Last week I’ve decided to translate my QVTo transformation to Portuguese. I’m preparing an experiment that uses this transformation, and my subjects are Brazilian students. So it wouldn’t be appropriate to have English texts in the obtained transformation. It would be a silly independent variable to consider…

So, how can I make my transformation outputs a Portuguese text? A simple solution would be to copy my existent code and just translate it. Easy… But an horrible solution. If I ever change my transformation code, due to this solution I would have to change in 2 places instead of just one. It’s the common “copy-paste in maintenance” problem.

So, how can I create an elegant localization solution? Using the Dictionary type defined in the QVTo Standard Library (defined in the QVT standard), I decided to use the following solution:

  • Create 2 dictionaries: one for English text and one for Portuguese text.
  • Create a “configuration property” so the user can select the language without touching the transformation code.
  • Create a query that returns the message asked, considering the selected dictionary.
  • Create a library for this localization query, separating it to my original code.

Initially I wanted to create the 2 dictionaries as properties, but it was not possible due to this bug (I think), already corrected for the next version of QVTo. Therefore, the solution is not so elegant for now, but ok. For the query, it would be interesting to have parameters in the localization text, for instance: “Something happened in {0}”, where the “{0}” would match the first String passed as parameter, “{1}” match the second String etc (considering the Eclipse standard for parameter in localization texts).

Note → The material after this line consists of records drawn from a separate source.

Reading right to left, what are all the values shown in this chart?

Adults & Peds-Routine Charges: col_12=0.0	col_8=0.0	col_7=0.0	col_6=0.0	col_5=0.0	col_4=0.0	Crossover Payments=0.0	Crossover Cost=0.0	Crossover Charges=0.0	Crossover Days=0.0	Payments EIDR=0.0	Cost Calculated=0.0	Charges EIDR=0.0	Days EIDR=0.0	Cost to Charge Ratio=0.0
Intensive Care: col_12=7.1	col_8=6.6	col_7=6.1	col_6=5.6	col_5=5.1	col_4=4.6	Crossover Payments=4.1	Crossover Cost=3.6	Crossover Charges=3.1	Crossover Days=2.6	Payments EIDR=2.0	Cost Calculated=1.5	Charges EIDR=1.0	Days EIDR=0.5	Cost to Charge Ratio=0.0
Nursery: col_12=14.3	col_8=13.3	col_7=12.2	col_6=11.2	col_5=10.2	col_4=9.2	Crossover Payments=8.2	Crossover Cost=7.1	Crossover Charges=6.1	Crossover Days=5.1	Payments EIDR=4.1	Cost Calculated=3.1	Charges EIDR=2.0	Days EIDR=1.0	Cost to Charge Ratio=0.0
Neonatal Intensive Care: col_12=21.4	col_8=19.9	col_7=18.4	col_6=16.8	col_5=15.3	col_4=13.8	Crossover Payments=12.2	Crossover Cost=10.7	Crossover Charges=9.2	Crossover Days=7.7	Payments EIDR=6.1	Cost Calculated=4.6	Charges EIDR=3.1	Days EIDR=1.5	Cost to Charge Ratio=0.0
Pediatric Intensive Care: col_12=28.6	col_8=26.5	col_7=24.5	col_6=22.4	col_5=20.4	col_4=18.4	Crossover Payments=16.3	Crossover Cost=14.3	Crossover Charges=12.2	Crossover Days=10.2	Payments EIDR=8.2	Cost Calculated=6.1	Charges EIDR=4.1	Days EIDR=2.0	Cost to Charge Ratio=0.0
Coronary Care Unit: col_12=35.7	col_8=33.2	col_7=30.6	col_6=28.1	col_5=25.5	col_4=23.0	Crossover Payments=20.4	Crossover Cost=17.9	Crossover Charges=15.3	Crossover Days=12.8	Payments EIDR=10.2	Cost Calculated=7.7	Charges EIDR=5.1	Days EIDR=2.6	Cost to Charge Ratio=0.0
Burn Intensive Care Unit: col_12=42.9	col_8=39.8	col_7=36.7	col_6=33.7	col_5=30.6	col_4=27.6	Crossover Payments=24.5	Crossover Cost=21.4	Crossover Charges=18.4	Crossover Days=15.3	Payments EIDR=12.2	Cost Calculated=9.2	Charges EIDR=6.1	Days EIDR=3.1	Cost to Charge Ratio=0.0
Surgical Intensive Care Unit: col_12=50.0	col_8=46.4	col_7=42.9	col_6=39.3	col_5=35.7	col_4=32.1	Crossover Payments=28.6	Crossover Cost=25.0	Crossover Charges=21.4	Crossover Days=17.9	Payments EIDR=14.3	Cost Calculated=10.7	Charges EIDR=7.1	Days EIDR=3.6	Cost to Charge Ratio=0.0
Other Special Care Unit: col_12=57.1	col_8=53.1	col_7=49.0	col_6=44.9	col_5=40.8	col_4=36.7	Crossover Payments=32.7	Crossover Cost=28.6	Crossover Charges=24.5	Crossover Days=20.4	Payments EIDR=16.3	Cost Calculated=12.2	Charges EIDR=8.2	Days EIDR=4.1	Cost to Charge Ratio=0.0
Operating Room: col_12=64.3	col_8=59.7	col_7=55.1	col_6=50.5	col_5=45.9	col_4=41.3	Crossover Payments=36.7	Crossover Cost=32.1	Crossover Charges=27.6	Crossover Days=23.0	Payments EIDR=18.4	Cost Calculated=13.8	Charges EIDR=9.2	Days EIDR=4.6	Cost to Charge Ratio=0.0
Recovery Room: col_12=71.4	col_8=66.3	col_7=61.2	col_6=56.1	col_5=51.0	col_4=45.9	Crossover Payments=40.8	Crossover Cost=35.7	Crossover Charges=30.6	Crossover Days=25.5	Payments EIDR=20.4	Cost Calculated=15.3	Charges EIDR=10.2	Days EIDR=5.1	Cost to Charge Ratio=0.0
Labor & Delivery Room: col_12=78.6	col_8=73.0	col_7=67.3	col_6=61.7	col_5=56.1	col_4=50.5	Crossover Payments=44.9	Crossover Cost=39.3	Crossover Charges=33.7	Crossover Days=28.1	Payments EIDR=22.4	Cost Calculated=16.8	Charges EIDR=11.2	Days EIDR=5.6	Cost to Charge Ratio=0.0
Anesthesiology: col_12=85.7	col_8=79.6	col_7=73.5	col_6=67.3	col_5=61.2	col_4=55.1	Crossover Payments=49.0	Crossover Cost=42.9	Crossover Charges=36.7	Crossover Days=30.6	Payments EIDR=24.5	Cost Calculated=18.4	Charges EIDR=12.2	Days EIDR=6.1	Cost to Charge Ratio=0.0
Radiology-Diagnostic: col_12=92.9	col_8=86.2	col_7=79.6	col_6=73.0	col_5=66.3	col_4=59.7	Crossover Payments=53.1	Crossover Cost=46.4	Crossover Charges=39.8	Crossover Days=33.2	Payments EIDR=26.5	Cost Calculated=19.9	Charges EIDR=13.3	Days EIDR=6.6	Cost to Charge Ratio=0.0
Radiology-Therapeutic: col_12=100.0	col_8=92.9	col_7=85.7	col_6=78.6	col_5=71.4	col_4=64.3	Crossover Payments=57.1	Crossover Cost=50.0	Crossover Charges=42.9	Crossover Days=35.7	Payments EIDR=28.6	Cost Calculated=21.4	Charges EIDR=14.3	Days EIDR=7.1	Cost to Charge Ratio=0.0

Because QVTo doesn’t accept variadict queries, I had to use an OrderedSet to pass the parameters (although I found my code needs at most 2 parameters). To simplify my code, I will overload my localization query to have a query with no parameters and another with the OrderedSet. That’s it. Here is the code I’ve created:

library Localization;
configuration property locale : String;

query MESSAGE(message:String) : String {
	return MESSAGE(message, OrderedSet{});
}

query MESSAGE(message:String, parameters:OrderedSet(String))
		: String {
	// There is no way to have a Dict as a property!
	var EN_US_MESSAGES := Dict {
		"COMPLETED_SUCCESSFULLY"="--nTransformation
			completed successfully.",
		"COMPLETED_WITH_ERROR"="--nTransformation
			ended with errors."
		// etc.
	};

	var PT_BR_MESSAGES: Dict(String, String) = Dict {
		"COMPLETED_SUCCESSFULLY"="--nTransformação
			completada com sucesso",
		"COMPLETED_WITH_ERROR"="--nTransformation
			completada com erros. "
		// etc.
	};

	var fullMessage : String =
		if ("EN_US".equalsIgnoreCase(locale)) then
			EN_US_MESSAGES->get(message)
		else if ("PT_BR".equalsIgnoreCase(locale)) then
			PT_BR_MESSAGES->get(message)
		else
			EN_US_MESSAGES->get(message)
		endif endif;

	if (not (fullMessage.oclIsInvalid() or
			fullMessage.oclIsUndefined())) then {
		var i : Integer = 0;
		while(i < parameters->size()) {
			fullMessage := fullMessage.replace("{" +
				 i.repr() + "}",
				parameters->at(i + 1));
			i := i + 1; // i++
		};
	} endif;
	return fullMessage;
}

An interesting detail: OrderedSets in OCL (and QVT) starts at 1, and not at 0 as normally expected. And here is an example of its use:

log(MESSAGE("COMPLETED_SUCCESSFULLY"));

Don’t forget to do the import – for instance: “import br.com.levysiqueira.Localization;”.

A future improvement in this code is to raise an error when there is no message. For now I use the default “<null>” message.

That’s it. If someone has a suggestion about how to improve my code, I will be happy to listen.